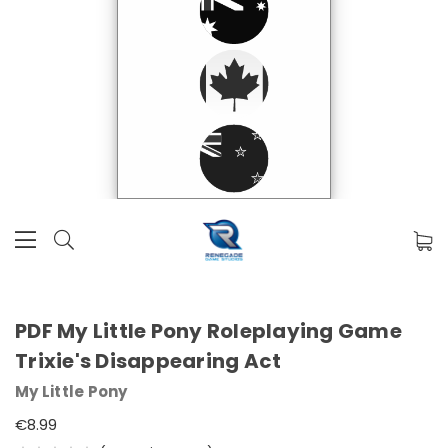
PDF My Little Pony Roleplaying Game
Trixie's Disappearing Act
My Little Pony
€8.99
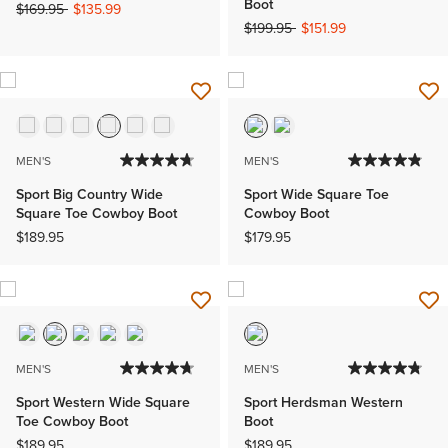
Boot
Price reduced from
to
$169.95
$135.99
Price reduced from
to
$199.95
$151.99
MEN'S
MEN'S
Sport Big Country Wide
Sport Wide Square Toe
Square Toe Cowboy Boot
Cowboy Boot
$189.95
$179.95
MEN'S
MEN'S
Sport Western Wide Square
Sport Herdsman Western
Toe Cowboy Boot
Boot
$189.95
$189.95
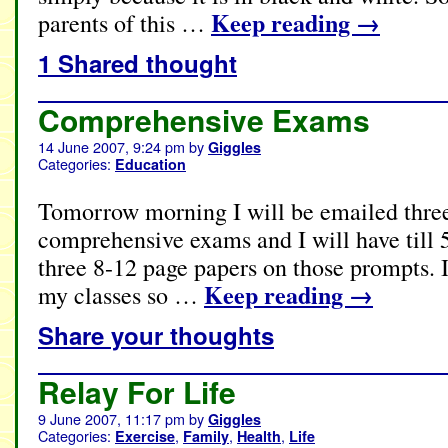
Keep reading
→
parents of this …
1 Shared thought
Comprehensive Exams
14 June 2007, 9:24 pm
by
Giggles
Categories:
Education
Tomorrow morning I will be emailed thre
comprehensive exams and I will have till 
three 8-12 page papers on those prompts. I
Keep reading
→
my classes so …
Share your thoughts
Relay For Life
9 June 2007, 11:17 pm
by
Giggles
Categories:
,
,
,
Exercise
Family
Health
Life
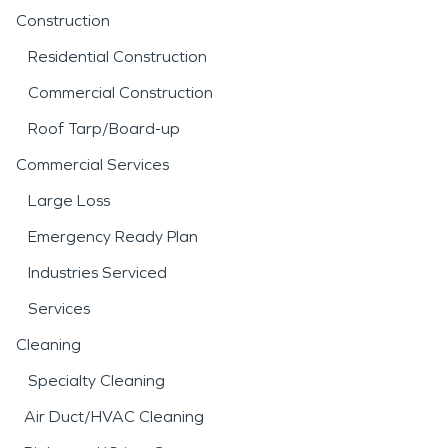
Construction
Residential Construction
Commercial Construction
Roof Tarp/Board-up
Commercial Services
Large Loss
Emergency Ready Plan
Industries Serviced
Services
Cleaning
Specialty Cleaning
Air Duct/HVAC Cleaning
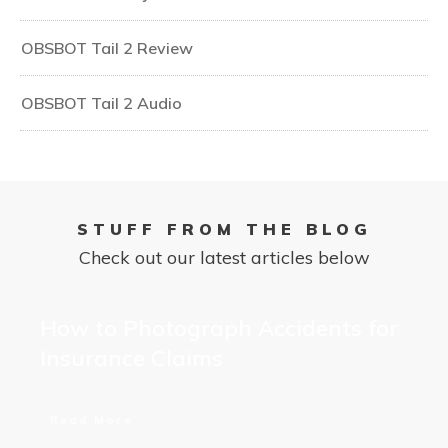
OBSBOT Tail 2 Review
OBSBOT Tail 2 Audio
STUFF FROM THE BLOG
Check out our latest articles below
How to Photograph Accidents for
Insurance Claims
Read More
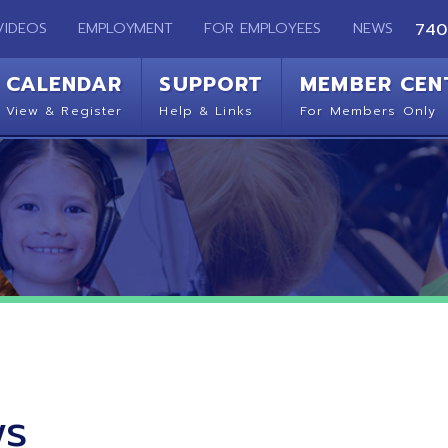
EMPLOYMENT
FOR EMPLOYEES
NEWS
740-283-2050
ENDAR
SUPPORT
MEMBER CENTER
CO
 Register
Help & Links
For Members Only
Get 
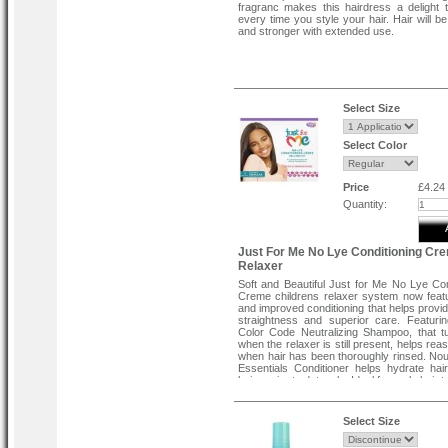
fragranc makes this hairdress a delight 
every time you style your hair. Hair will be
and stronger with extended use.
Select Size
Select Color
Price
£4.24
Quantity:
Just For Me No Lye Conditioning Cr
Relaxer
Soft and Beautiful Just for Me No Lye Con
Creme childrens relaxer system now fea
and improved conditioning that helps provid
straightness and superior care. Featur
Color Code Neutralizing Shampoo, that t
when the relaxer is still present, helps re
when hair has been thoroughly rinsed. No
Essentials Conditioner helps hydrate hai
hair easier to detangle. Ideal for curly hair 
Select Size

**TASK DETAILS**
From the first line to the last, repeat the records exactly and skip the pictures.

**RESPONSE**
PDF My Little Pony Roleplaying Game
Trixie's Disappearing Act
My Little Pony
€8.99
Boot
Price reduced from
to
$169.95
$135.99
Price reduced from
to
$199.95
$151.99
MEN'S
MEN'S
Sport Big Country Wide
Sport Wide Square Toe
Square Toe Cowboy Boot
Cowboy Boot
$189.95
$179.95
MEN'S
MEN'S
Sport Western Wide Square
Sport Herdsman Western
Toe Cowboy Boot
Boot
$189.95
$189.95
Keep reading
→
parents of this …
1 Shared thought
Comprehensive Exams
14 June 2007, 9:24 pm
by
Giggles
Categories:
Education
Tomorrow morning I will be emailed thre
comprehensive exams and I will have till 
three 8-12 page papers on those prompts. I
Keep reading
→
my classes so …
Share your thoughts
Relay For Life
9 June 2007, 11:17 pm
by
Giggles
Categories:
,
,
,
Exercise
Family
Health
Life
Construction
Residential Construction
Commercial Construction
Roof Tarp/Board-up
Commercial Services
Large Loss
Emergency Ready Plan
Industries Serviced
Services
Cleaning
Specialty Cleaning
Air Duct/HVAC Cleaning
OBSBOT Tail 2 Review
OBSBOT Tail 2 Audio
STUFF FROM THE BLOG
Check out our latest articles below
How to Photograph Accidents for
Insurance Claims
Read More
EMPLOYMENT
FOR EMPLOYEES
NEWS
740-283-2050
ENDAR
SUPPORT
MEMBER CENTER
CO
 Register
Help & Links
For Members Only
Get 
fragranc makes this hairdress a delight 
every time you style your hair. Hair will be
and stronger with extended use.
Select Size
Select Color
Price
£4.24
Quantity:
Just For Me No Lye Conditioning Cr
Relaxer
Soft and Beautiful Just for Me No Lye Con
Creme childrens relaxer system now fea
and improved conditioning that helps provid
straightness and superior care. Featur
Color Code Neutralizing Shampoo, that t
when the relaxer is still present, helps re
when hair has been thoroughly rinsed. No
Essentials Conditioner helps hydrate hai
hair easier to detangle. Ideal for curly hair 
Select Size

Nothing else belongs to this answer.